Abstract
Perception of objects depends on neurons in the ventral visual stream that display high selectivity in responding to complex patterns. These neurons tend to have large receptive fields, which support position-invariant object recognition but also entail poor spatial resolution. Specifically, when multiple objects fall within the receptive field of a ventral visual neuron, unless selective attention is deployed to one specific object, the neuron's response tends to be the average of its responses to the individual objects.
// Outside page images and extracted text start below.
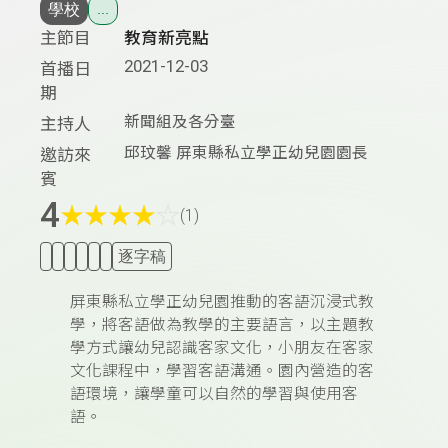
學校
...
主節目
教育新亮點
2021-12-03
首播日
期
新聞組及各分臺
主持人
邱玟馨 屏東縣私立學正幼兒園園長
邀訪來
賓
4
★
★
★
★
☆
(1)
逐字稿
屏東縣私立學正幼兒園推動的客語沉浸式教
學，將客語做為教學的主要語言，以主題教
學方式讓幼兒認識客家文化，小朋友在客家
文化課程中，學習客語溝通。園內營造的客
語環境，讓學童可以自然的學習與使用客
語。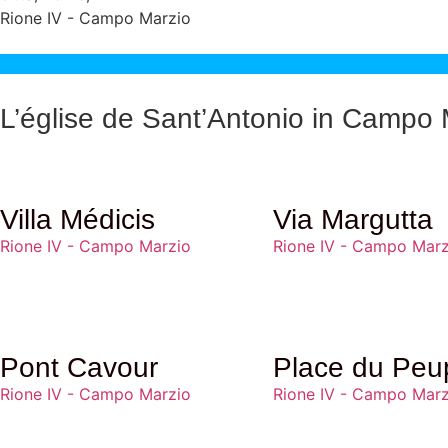
Rione IV - Campo Marzio
L’église de Sant’Antonio in Campo 
Portoghesi, est un exemple fascina
Son histoire, étroitement liée à l
Villa Médicis
Via Margutta
Martínez de Chaves fonda un hospice
Rione IV - Campo Marzio
Rione IV - Campo Marz
dame Guiomar da Lisbonne, compren
avec le temps, la chapelle est deven
Pont Cavour
Place du Peu
agrandissements et des transformatio
Rione IV - Campo Marzio
Rione IV - Campo Marz
d’expansion ont commencé sous la d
With complex stimuli such as facial expressions this neural averaging predicts that multiple expressions within a receptive field would be perceptually averaged. Perceptual averaging of facial expressions should occur across large spatial separations but only when faces are presented within the same visual hemifield, given that the receptive fields of face-tuned neurons have large receptive fields mostly confined within the contralateral visual hemifield. On each trial of our experiments, two faces (separated by ∼ 7°) were briefly presented (100 ms) either within the same visual hemifield or across visual hemifields. Observers rated the valence of one face from the pair, which was indicated by a post-cue. Consistent with the prediction from neural averaging, when a face with an angry expression and a valence-neutral face with a surprise expression were presented within the same visual hemifield, observers perceived the valence-neutral face to be more negative and the angry face to be less negative compared to when the two faces were presented across visual hemifields. We thus demonstrated perceptual consequences of neural averaging with high-level visual features. When viewing time is limited and spatial selective attention is not engaged in advance, a strong feature gets softened and its influence spreads to weaker neighbors.
This work was supported by NIH gant EY14110 and NSF grant BCS0643191.